Allegations of cover up

Article published Mar 22, 2006

Ex-nursing chief sues White Oak Manor
RACHEL E. LEONARD, Staff Writer

A former nursing director at a Spartanburg long-term care facility is seeking court relief on claims she was fired for refusing to help cover up a medication error that sent a resident into a brain-damaging insulin shock.

Management at White Oak Manor–Spartanburg warned Carol Hodge not to disclose the outcome of her investigation into the medication mistake to the S.C. Department of Health and Environmental Control or to the resident’s family, according to Hodge’s lawsuit, filed this month in Spartanburg County Court of Common Pleas. Hodge’s lawyer, Donald Coggins of Spartanburg, said Hodge’s superiors began finding problems with her work when she ignored those directives.

“She was told by her superiors because it was a medication error, it didn’t have to be reported and they would rather she didn’t,” he said.

Those allegations are false, said Doug Cecil, president

of White Oak Management Inc. Hodge mistreated co-workers, and the medication error was investigated and DHEC was notified, he said.

“Nothing was covered up,” Cecil said. “Everything was reported.”

Hodge began working at White Oak Manor, 295 Pearl St., in 1998 and was promoted to director of nursing two years later. She held that position until May 2004, when she was fired, the lawsuit states.

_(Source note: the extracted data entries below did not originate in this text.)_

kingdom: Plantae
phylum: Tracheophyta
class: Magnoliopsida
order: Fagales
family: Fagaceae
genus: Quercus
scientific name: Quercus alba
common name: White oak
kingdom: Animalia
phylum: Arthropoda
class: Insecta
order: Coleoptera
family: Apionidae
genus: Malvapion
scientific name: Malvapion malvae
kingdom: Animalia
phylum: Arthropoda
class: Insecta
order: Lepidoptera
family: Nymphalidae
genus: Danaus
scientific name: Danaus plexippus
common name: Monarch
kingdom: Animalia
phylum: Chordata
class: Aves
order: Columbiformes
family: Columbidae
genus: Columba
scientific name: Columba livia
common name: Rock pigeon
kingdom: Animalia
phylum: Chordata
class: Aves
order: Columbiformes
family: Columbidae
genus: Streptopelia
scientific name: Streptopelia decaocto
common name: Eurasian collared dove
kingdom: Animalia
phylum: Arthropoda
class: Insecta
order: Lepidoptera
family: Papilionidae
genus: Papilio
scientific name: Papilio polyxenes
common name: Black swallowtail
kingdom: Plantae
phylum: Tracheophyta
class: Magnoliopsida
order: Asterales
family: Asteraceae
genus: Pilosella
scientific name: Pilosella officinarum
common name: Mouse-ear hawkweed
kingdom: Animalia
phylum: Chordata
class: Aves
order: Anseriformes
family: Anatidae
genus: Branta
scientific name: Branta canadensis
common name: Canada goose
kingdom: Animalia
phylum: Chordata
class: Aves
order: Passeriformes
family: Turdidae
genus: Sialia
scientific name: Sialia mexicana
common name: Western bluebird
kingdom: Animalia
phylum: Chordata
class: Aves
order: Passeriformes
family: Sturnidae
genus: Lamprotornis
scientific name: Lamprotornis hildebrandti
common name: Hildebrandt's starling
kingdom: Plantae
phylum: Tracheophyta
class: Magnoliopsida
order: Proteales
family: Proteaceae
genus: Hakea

Hodge found employment elsewhere, but she claims White Oak management made false, derogatory statements about her to prospective employers during her job search.

Cecil said Hodge first filed a complaint with the S.C. Human Affairs Commission in May 2004, alleging age discrimination and hearing loss, not retaliatory discrimination. In November 2004 that agency issued a finding of “no cause.”

“I think she’s a disgruntled employee with us,” Cecil said. “Why, after 22 months, has there been a change in her story?”

The medication error involved resident Pearl Sinclair, who suffered acute hypoglycemia on May 2, 2004, when she was mistakenly injected with insulin she did not need. She died in 2005.

In November, a Spartanburg County jury ordered White Oak to pay Sinclair’s family more than $1 million in damages.

Hodge is suing on claims including wrongful termination and slander. She is seeking compensatory and punitive damages.